Afin d’assurer la reconnaissance et l'identification des biens culturels sous protection renforcée, en particulier lors de la conduite des hostilités, et afin d'assurer l'efficacité des dispositions du Deuxième Protocole de 1999 (en particulier celle de l'article 12 relatif à l'"Immunité des biens culturels sous protection renforcée"), le signe distinctif suivant a été établi par la sixième Réunion des Hautes Parties contractantes.

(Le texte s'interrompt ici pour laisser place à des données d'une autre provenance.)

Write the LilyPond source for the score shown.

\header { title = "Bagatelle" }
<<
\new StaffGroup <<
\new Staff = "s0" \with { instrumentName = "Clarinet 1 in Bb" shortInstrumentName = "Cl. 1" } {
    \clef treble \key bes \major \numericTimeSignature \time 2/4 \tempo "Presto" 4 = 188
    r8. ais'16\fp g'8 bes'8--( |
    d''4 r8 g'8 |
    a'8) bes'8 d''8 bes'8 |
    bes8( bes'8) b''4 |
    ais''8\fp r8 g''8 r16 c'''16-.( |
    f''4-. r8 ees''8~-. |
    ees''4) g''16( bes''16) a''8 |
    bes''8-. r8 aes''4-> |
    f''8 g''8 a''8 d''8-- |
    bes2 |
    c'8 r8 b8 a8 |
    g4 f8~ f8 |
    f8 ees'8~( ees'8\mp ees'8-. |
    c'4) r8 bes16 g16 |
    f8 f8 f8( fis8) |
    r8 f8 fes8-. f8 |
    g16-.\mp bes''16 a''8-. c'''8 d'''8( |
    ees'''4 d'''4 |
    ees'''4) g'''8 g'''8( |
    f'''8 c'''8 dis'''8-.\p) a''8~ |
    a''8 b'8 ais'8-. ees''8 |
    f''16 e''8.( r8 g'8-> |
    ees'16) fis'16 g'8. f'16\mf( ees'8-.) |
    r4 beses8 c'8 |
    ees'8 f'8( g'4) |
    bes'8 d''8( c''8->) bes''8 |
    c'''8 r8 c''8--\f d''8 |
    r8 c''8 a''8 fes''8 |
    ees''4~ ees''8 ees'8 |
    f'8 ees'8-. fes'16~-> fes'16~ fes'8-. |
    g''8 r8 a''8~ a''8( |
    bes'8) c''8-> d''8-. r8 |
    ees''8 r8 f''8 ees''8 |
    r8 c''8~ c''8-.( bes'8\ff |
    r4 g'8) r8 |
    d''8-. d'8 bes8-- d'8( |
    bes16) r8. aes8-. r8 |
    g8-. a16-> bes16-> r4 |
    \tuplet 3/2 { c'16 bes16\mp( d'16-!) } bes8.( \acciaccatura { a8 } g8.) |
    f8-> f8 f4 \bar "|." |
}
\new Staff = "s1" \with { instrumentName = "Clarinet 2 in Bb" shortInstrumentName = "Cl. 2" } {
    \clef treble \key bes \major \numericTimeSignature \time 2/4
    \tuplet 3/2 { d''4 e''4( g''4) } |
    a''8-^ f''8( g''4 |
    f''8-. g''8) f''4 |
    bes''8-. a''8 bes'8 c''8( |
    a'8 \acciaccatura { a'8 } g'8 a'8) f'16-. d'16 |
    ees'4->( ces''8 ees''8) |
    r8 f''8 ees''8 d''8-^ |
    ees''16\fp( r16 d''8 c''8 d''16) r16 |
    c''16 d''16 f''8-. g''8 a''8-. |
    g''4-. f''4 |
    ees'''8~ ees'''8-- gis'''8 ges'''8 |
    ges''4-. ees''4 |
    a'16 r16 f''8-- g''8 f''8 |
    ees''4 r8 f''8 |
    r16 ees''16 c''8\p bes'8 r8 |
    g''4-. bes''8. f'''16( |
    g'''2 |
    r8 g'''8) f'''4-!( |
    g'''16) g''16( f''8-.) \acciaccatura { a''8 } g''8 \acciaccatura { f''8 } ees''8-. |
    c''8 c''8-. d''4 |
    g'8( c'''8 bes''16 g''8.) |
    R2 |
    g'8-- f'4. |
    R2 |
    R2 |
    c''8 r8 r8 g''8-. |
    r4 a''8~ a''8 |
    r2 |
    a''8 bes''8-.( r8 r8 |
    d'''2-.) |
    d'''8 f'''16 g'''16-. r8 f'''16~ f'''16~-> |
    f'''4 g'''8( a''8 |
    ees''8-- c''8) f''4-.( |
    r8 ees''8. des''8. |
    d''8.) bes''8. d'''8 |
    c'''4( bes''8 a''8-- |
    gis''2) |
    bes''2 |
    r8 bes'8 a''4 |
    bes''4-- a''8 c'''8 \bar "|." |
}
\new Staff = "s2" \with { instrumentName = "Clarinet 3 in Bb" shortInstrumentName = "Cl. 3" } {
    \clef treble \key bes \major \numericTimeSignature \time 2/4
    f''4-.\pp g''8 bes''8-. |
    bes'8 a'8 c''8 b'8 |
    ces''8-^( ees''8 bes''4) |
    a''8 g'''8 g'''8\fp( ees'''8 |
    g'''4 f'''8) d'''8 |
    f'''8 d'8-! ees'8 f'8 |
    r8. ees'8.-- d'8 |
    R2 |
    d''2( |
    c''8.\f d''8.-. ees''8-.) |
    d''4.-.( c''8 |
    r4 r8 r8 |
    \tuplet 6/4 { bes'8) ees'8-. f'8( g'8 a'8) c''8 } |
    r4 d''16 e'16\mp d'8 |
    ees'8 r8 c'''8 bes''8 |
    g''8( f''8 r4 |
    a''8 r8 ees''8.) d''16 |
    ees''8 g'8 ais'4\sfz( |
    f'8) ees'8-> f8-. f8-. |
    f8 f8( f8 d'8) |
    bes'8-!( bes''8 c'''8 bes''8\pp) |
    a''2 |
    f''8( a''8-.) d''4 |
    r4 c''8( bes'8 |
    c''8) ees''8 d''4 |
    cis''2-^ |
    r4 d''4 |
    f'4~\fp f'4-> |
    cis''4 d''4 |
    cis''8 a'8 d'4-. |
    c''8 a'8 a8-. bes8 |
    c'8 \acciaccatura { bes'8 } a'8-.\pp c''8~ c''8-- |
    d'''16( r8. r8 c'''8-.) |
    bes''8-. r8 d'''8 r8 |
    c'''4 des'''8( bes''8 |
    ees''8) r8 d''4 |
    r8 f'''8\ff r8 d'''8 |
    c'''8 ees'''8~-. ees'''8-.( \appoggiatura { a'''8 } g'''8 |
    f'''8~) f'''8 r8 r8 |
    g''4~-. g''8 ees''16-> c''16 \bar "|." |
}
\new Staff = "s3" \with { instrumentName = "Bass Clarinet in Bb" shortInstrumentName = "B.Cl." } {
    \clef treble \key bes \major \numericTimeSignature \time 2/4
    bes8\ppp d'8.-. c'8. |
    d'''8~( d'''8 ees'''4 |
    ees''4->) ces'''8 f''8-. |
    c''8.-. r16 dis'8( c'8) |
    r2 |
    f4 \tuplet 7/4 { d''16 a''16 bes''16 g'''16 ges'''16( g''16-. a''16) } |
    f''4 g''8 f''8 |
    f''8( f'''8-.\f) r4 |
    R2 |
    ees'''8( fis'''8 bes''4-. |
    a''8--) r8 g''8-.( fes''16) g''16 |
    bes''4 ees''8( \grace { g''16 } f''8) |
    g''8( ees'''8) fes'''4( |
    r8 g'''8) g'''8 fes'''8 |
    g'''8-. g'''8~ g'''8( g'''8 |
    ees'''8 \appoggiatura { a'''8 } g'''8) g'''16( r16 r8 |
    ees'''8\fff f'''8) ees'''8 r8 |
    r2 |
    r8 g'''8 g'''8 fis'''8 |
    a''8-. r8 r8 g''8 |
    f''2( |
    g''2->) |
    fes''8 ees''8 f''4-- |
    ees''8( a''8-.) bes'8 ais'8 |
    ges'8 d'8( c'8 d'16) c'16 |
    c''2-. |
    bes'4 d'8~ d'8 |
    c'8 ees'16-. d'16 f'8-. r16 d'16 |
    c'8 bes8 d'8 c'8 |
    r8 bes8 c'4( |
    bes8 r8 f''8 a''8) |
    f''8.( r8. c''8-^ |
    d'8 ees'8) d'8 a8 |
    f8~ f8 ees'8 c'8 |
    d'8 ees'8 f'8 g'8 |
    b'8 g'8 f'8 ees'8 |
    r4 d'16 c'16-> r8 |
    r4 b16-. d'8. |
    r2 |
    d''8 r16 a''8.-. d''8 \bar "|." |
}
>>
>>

Conditions d'octroi de la protection renforcée

Tout bien culturel tel que défini à l'article premier de la Convention de La Haye de 1954 pour la protection des biens culturels en cas de conflit armé peut bénéficier de la protection renforcée, s'il satisfait 3 conditions établies par l'article 10 du Deuxième Protocole de 1999:

  1. Le bien culturel doit revêtir la plus haute importance pour l’humanité ;
  2. Le bien culturel doit être protégé par des mesures internes, juridiques et administratives, adéquates, reconnaissant la valeur culturelle et historique exceptionnelle du bien et lui assurant le plus haut niveau de protection ;
  3. Le bien culturel ne doit pas être utiliser à des fins militaires ni pour protéger des sites militaires.

Seul un Etat partie au Deuxième Protocole de 1999 qui a la juridiction ou le contrôle sur un bien culturel peut soumettre une demande d'octroi de protection renforcée au Comité pour la protection des biens culturels en cas de conflit armé.